Supplied information:
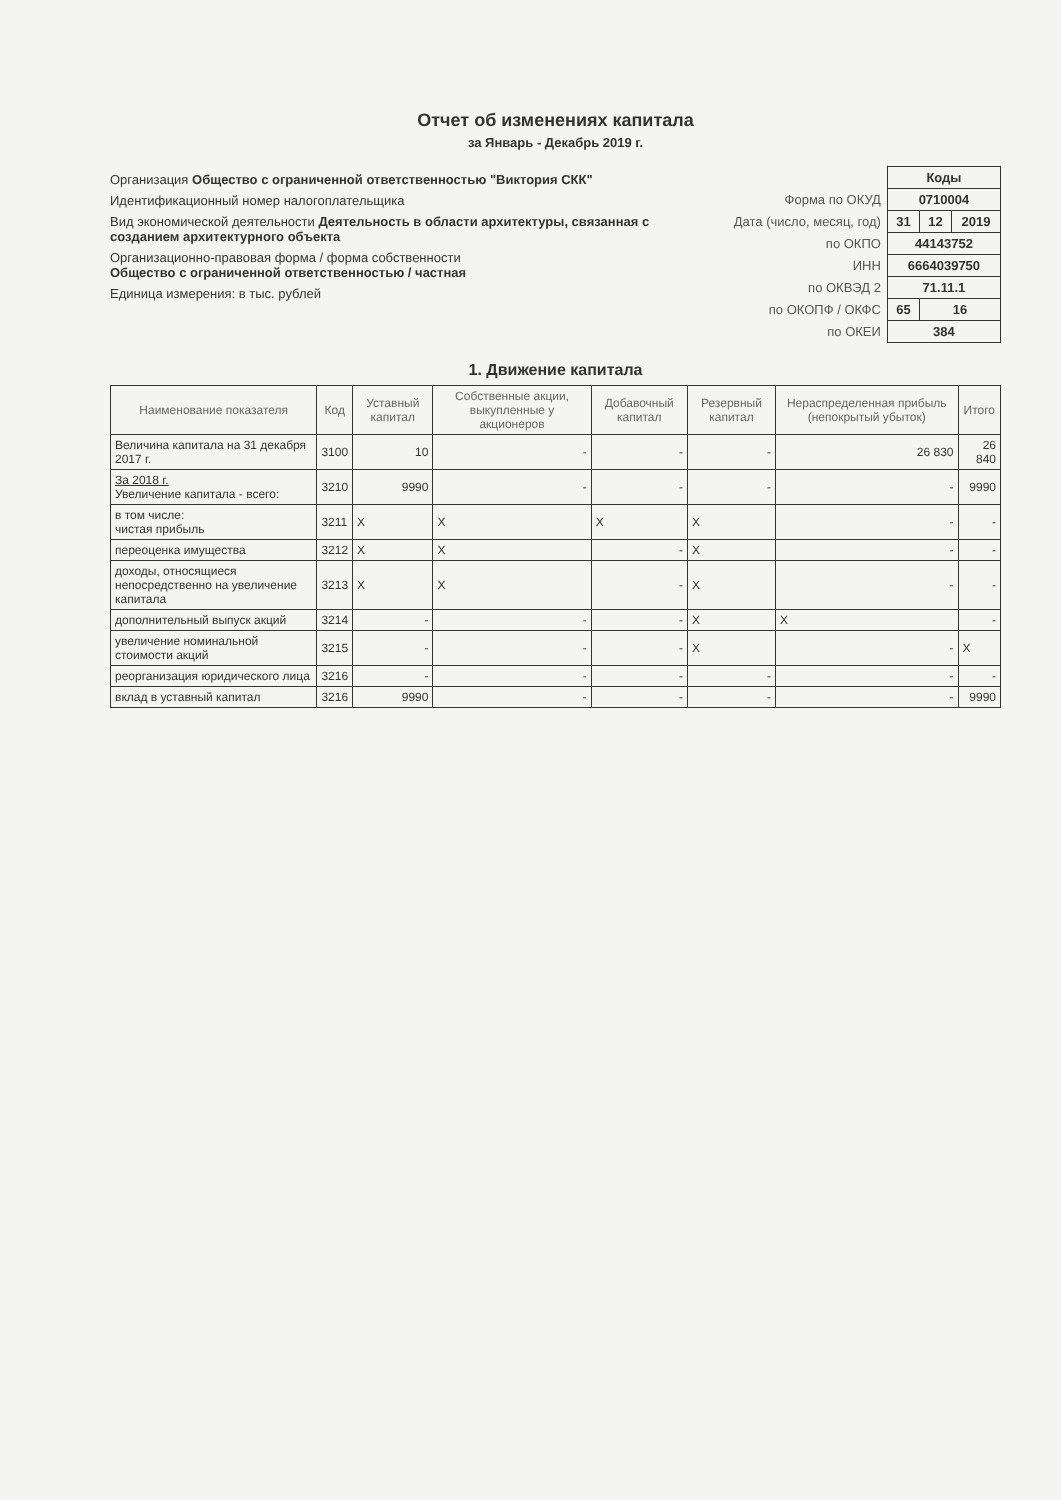Отчет об изменениях капитала
за Январь - Декабрь 2019 г.
Организация Общество с ограниченной ответственностью "Виктория СКК"
Идентификационный номер налогоплательщика
Вид экономической деятельности Деятельность в области архитектуры, связанная с созданием архитектурного объекта
Организационно-правовая форма / форма собственности
Общество с ограниченной ответственностью / частная
Единица измерения: в тыс. рублей
| | Коды | | |
| Форма по ОКУД | 0710004 | | |
| Дата (число, месяц, год) | 31 | 12 | 2019 |
| по ОКПО | 44143752 | | |
| ИНН | 6664039750 | | |
| по ОКВЭД 2 | 71.11.1 | | |
| по ОКОПФ / ОКФС | 65 | 16 | |
| по ОКЕИ | 384 | | |
1. Движение капитала
| Наименование показателя | Код | Уставный капитал | Собственные акции, выкупленные у акционеров | Добавочный капитал | Резервный капитал | Нераспределенная прибыль (непокрытый убыток) | Итого |
| --- | --- | --- | --- | --- | --- | --- | --- |
| Величина капитала на 31 декабря 2017 г. | 3100 | 10 | - | - | - | 26 830 | 26 840 |
| За 2018 г. Увеличение капитала - всего: | 3210 | 9990 | - | - | - | - | 9990 |
| в том числе: чистая прибыль | 3211 | X | X | X | X | - | - |
| переоценка имущества | 3212 | X | X | - | X | - | - |
| доходы, относящиеся непосредственно на увеличение капитала | 3213 | X | X | - | X | - | - |
| дополнительный выпуск акций | 3214 | - | - | - | X | X | - |
| увеличение номинальной стоимости акций | 3215 | - | - | - | X | - | X |
| реорганизация юридического лица | 3216 | - | - | - | - | - | - |
| вклад в уставный капитал | 3216 | 9990 | - | - | - | - | 9990 |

Problem statement:
Please count the lines above containing "акций"; number only.

Exercise result:
2